Mike can bet any non-negative amount of money that the Geese will win, including non-integer denominations. If he bets X dollars that the Geese will win, and he wins the bet, then he will receive X \times \frac{B}{A} dollars as a reward. However, if he loses the bet, then he will not get any money back for that bet.

Similarly, Mike can bet any non-negative amount of money that the Kangaroos will win, including non-integer denominations. If he bets Y dollars that the Kangaroos will win, and he wins the bet, then he will receive Y \times \frac{D}{C} dollars as a reward. However, if he loses the bet, then he will not get any money back for that bet.

Being sneaky, Mike can even bet on both teams at once! Note that there are never any ties, so exactly one team out of the Geese and the Kangaroos will win.

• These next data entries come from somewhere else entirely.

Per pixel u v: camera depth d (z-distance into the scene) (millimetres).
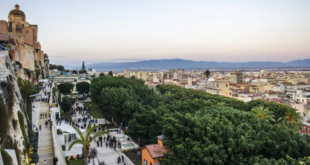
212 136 35375
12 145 29141
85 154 34219
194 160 31734
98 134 35375
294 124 58656
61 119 65312
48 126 50969
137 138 56969
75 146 50719
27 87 57875
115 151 50656
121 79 114312
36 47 107312
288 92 162750
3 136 27297
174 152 35719
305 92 138125
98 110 90812
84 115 79938
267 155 34094
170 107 58500
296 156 31188
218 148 32125
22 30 95812
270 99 120438
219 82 112625
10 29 92438
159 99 73500
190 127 39094
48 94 80312
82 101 107750
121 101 67938
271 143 33250
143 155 41844
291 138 34750
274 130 38344
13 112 33594
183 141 37438
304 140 33781
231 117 43812
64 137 52469
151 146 40938
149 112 54156
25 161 31500
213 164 31328
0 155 21875
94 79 124375
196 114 47219
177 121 40156
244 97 116125
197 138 36781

Luckily for him, the bookkeepers this year aren't very bright, and so, it may be possible to always make a profit regardless of the outcome of the match. Can you help Mike make a fortune by determining whether he can guarantee that he will receive strictly more money as a reward than the money he bets?

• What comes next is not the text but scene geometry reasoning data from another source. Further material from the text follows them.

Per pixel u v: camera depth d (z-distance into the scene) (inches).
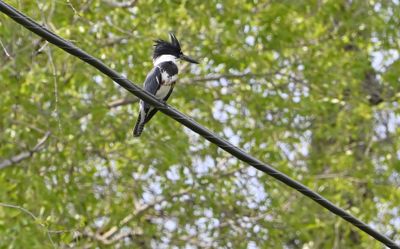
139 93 335.3
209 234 650.2
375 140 714.2
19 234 484.1
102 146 620.4
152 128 622.2
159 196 649.0
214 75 662.5
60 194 573.9
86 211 589.0
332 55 667.4
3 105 548.4
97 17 587.2
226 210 652.1
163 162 617.6
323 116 702.5
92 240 628.1
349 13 683.4
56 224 524.7
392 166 690.8
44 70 532.1
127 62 614.2
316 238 689.6
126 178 625.9
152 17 606.5
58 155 574.9
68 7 559.5
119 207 614.5
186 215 649.6
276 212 660.7
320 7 656.4
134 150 611.2
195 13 606.5
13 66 530.6
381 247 666.8
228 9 622.2
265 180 645.9
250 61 625.0
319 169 706.8
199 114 663.1
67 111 563.8
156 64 462.9
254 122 674.8
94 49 573.0
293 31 645.3
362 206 671.8
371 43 701.9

You will have to determine this answer for T different scenarios.

Constraints

1 \le T \le 100

1 \le A < B \le 10^9

1 \le C < D \le 10^9

Subtask 1 [30%]

It is guaranteed that if it is possible for Mike to always receive more money than he bets, he can do so by betting a whole number of dollars at most 100 that the Geese will win, and by betting a whole number of dollars at most 100 that the Kangaroos will win.

Subtask 2 [70%]

No additional constraints.

Input Specification

The first line contains a single integer, T, representing the number of scenarios.

Each of the following T lines represents a different scenario, containing four space separated integers A, B, C, D.

Output Specification

For each of the T scenarios, on a separate line, output YES if it is possible for Mike to guarantee that he will receive strictly more money than he bets, and NO otherwise.

Sample Input

2
3 5 3 10
1 2 4 8

Sample Output

YES
NO

Explanation

For the first scenario, Mike can bet 24 dollars that the Geese will win, and 15 dollars that the Kangaroos will win, costing a total of 24+15 = 39 dollars. If the Geese win, then he will receive 24 \times \frac{5}{3} = 40 dollars. If the Kangaroos win, then he will receive 15 \times \frac{10}{3} = 50 dollars. Either way, Mike will receive more money than he bets.

For the second scenario, although Mike can guarantee that he will not lose any money, he is unable to guarantee that he will gain money.


Comments


  • 2
    fbain1  commented on April 5, 2022, 3:17 p.m.

    Damn this is literally just a math question... and not a particularly simple one!